Direktur SMF Trisnadi Yulrisman mengatakan bahwa Program Pembiayaan Homestaymerupakan sinergi SMF dengan Kementerian Pariwisata dan Ekonomi Kreatif (Kemenparekraf). Yakni dalam rangka mendukung PEN di sektor pariwisata yang saat ini terpukul sangat dalam karena pandemi.

"Perseroan terus melakukan adaptasi atas kondisi pandemi yang memukul kegiatan pariwisata dan kegiatan travelling masyarakat untuk menyongsong kebangkitannya dikemudian hari," papar Trisnadi.

Fasilitas pembiayaan ini targetnya adalah homestay di Destinasi Super Prioritas Pariwisata (DSPP). Pinjaman untuk renovasi dan bangun baru ini memiliki plafon maksimal Rp150 juta dengan bunga 3% dan tanpa agunan. Tenor yang diberikan mulai daru satu tahun hingga sepuluh tahun.

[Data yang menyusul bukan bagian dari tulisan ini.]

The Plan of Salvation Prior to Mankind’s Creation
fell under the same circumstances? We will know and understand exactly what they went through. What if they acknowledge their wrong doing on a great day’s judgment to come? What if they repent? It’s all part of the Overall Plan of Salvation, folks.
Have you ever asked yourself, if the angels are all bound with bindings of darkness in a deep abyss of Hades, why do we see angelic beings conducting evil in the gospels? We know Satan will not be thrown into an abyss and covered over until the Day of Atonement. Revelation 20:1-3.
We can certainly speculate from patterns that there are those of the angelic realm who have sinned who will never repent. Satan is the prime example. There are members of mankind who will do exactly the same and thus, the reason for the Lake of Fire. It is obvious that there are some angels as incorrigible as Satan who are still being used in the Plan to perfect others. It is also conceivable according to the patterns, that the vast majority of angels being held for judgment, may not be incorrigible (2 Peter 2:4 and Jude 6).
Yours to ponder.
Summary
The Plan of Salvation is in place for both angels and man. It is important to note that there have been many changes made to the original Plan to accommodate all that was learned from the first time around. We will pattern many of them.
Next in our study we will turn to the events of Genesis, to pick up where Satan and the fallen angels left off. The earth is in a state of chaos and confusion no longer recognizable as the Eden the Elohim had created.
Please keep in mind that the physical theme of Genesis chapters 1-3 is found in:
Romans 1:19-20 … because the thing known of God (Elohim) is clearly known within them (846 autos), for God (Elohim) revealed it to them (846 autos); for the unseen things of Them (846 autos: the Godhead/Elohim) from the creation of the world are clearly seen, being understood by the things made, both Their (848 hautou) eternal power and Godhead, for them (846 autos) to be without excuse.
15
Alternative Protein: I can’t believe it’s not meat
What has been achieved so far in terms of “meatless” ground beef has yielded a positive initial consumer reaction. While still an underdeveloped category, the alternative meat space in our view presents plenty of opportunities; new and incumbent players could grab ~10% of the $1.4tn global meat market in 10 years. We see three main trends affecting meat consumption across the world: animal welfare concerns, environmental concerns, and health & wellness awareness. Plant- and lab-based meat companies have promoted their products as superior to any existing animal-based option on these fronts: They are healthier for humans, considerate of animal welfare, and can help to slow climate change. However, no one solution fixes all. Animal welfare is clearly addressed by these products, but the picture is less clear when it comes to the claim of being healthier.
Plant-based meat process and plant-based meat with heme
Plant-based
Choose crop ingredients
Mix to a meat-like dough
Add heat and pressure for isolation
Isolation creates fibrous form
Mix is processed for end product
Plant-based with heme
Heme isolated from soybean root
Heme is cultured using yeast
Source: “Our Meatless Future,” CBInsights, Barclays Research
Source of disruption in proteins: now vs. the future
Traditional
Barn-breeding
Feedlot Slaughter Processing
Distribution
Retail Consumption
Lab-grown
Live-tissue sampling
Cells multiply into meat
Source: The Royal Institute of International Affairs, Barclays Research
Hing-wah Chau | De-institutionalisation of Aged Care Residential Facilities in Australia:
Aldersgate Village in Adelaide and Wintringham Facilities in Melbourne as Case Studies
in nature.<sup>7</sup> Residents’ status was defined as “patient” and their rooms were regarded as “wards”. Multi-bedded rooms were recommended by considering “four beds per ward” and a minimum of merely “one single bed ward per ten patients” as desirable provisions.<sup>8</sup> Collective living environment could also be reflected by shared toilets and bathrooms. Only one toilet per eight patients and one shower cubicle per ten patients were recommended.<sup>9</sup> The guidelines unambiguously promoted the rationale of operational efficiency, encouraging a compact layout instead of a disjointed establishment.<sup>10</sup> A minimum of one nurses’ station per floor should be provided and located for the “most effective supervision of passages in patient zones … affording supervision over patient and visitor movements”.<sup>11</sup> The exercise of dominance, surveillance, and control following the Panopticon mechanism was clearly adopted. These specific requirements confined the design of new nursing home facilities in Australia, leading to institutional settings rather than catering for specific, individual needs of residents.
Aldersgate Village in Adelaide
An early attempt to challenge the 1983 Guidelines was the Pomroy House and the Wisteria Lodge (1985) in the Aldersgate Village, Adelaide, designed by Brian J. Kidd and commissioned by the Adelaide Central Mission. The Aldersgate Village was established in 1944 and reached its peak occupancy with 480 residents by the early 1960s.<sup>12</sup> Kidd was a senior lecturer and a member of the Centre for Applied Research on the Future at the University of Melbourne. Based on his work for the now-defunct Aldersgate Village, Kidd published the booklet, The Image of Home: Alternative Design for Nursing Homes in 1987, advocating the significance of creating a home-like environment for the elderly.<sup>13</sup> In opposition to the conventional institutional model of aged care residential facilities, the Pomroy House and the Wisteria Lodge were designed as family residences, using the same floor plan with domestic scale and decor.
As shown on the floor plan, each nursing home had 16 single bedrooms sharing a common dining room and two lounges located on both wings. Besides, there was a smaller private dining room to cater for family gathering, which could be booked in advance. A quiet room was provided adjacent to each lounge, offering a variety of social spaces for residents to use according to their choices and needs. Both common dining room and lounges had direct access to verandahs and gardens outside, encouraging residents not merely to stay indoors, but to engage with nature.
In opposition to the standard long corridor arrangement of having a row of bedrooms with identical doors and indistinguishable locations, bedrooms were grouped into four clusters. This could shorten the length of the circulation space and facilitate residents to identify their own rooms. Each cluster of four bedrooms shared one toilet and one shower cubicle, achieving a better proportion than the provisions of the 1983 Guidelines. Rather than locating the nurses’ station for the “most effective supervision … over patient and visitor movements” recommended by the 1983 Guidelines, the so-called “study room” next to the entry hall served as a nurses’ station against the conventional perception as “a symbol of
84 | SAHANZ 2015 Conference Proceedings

Hingga saat ini, SMF telah merealisasikan Program Pembiayaan Homestay di 11 desa yang terletak di Borobudur, DSPP Mandalika dan  daerah potensi pariwisata di wilayah Banyuwangi dan Sumedang. "Realisasi 11 Desa ada 91 unit homestay sebesar Rp11 miliar (tahun ini-red), kita ada Rp20 miliar dan tahun depan akan tambah yang eksisting, buka baru target lima destinasi super prioritas Bali dan potensi pariwisata lainnya," ungkap Trisnadi.

Adapun untuk Desa Mertak, pembiayaan yang sudah disalurkan Rp450 juta untuk empat Homestay. Desa Kuta Rp500 juta untuk tujuh homestay dan Desa Sembalun Lombok Timur sebesar Rp900 juta untuk enam homestay. "Bunga 3% masuk ke SMF, setelah itu kasih fee 3% untuk pendapatan asli desa (Badan Usaha Milik Desa/Bumdes-red)," jelas Trisnadi.

Skema program ini memang melibatkan Bumdes dan Pokdarwis. Dimana rekomendasi diberikan dari Pokdarwis untuk kemudian dianalisa Bumdes dan menyampaikan permohonan pinjaman kepada SMF. Meski tanpa jaminan, Trisnadi menyebut tidak terjadi kedit macet. Namun saat ini memang telah diberikan relaksasi kedit hingga dua kali yang akan berakhir Desember ini.